The performance of deep learning methods critically depends on the quality and quantity of the available training data. This is especially the case for physiological time series, which are both noisy and scarce, which calls for data augmentation to artificially increase the size of datasets. Another issue is that the time-evolving statistical properties of nonstationary signals prevent the use of standard data augmentation techniques. To this end, we introduce a novel method for augmenting nonstationary time series. This is achieved by combining offline changepoint detection with the iterative amplitude-adjusted Fourier transform (iAAFT), which ensures that the time-frequency properties of the original signal are preserved during augmentation. The proposed method is validated through comparisons of the performance of i) a deep learning seizure detection algorithm on both the original and augmented versions of the CHB-MIT and Siena scalp electroencephalography (EEG) databases, and ii) a deep learning atrial fibrillation (AF) detection algorithm on the original and augmented versions of the Computing in Cardiology Challenge 2017 dataset. By virtue of the proposed method, for the CHB-MIT and Siena datasets respectively, accuracy rose by 4.4% and 1.9%, precision by 10% and 5.5%, recall by 3.6% and 0.9%, and F1 by 4.2% and 1.4%. For the AF classification task, accuracy rose by 0.3%, precision by 2.1%, recall by 0.8%, and F1 by 2.1%.

Paper Structure

This paper contains 11 sections, 2 equations, 4 figures, 3 tables, 2 algorithms.

Figures (4)

  • Figure 1: Changepoint detection in nonstationary data. (a) The original F8-T4 EEG channel and the diagnostic sequence depicting the evolution of the $\alpha$-power as a function of time. Zoom-in on the section of high $\alpha$-power variations shows the value of the rolling difference $y^\alpha_{n,\lambda,\kappa}$, and the points outside of the 4 standard deviations threshold (dotted red lines). Finally, density threshold within a period equivalent to the lag determines the sub-segments of sustained variations in the original signal (solid red lines). (b) The F8-T4 EEG channel and various feature-specific changepoints. Observe that the changepoints are indicative of either a general but smoother transition into another state, or of a sharp signal variation. The latter can be seen by the identification of changepoints between 68 and 85 seconds, where each peak (indicative of a seizure), is identified as a changepoint.
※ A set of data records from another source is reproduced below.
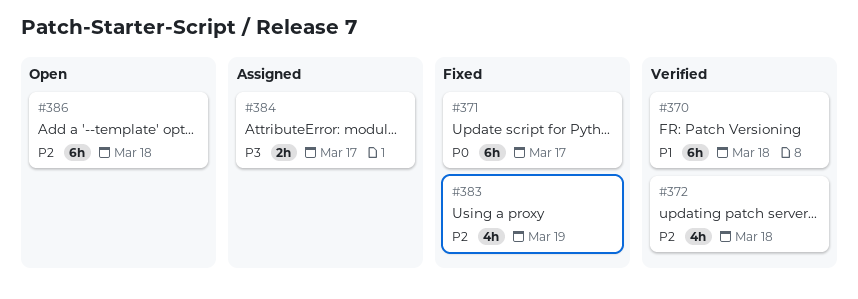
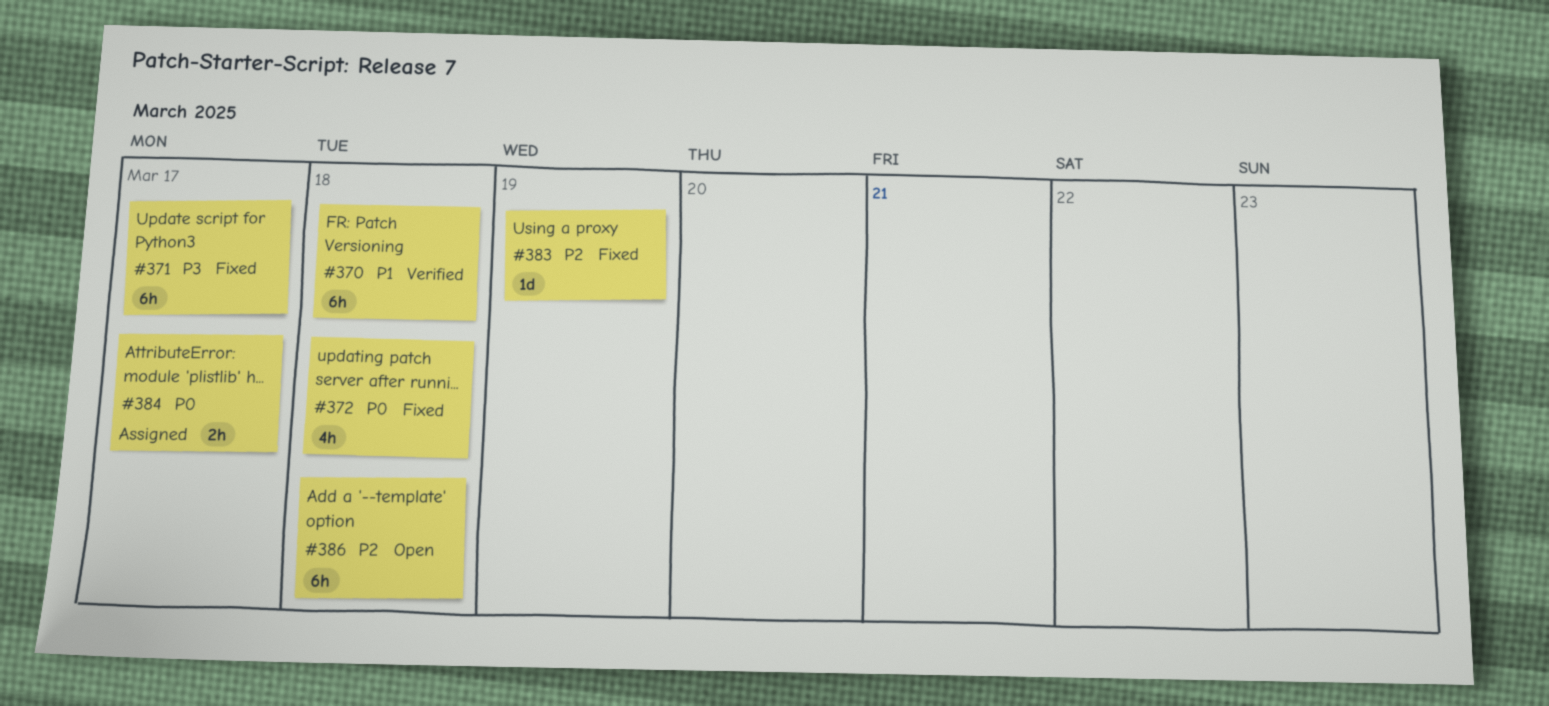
#371, priority: P0 -> P3
#372, status: Verified -> Fixed
#372, priority: P2 -> P0
#383, estimate: 4h -> 1d
#384, priority: P3 -> P0

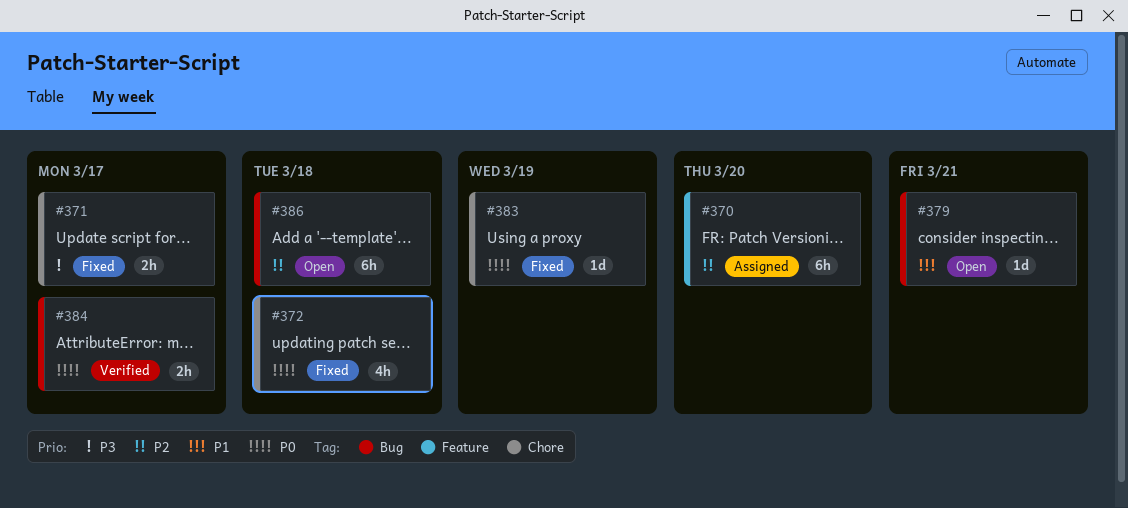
#370, status: Verified -> Assigned
#370, priority: P1 -> P2
#370, due: Mar 18 -> Mar 20
#371, estimate: 6h -> 2h
#379: none -> present
#383, priority: P2 -> P0
#384, status: Assigned -> Verified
The changepoints used to segment the EEG before data augmentation are filtered once more, to remove any changepoints less than 256 samples (1 s) apart.
  • Figure 2: Original EEG segment and augmented EEG segment. Note that around the changepoints, the edges of the surrogate are identical to the original data.
  • Figure 3: The time-frequency spectrogram, power spectrum and histogram of the original F8-T4 EEG segment (a), an iAAFT surrogate obtained without using offline changepoint detection (b), and an iAAFT surrogate obtained using our offline changepoint detection method (c). Although the power spectrum and histograms of both (a) and (b) are similar, the time-frequency characteristics of the original signal are lost in the standard surrogate. Our surrogate has a power spectrum that differs slightly from that of the original segment, but the overall time-frequency characteristics of the original signal are well preserved.
  • Figure 4: Original ECG segment (top) and augmented ECG segment (bottom) obtained using a minimum peak distance of 60 samples, a maximum peak distance of 80 samples, and a margin $M$ of 10 samples (hyperparameter configuration B - detailed in Section \ref{['resuls_section']}). Note that the amplitude and location of the detected peaks, denoted as red crosses, are identical in the surrogate and the original data.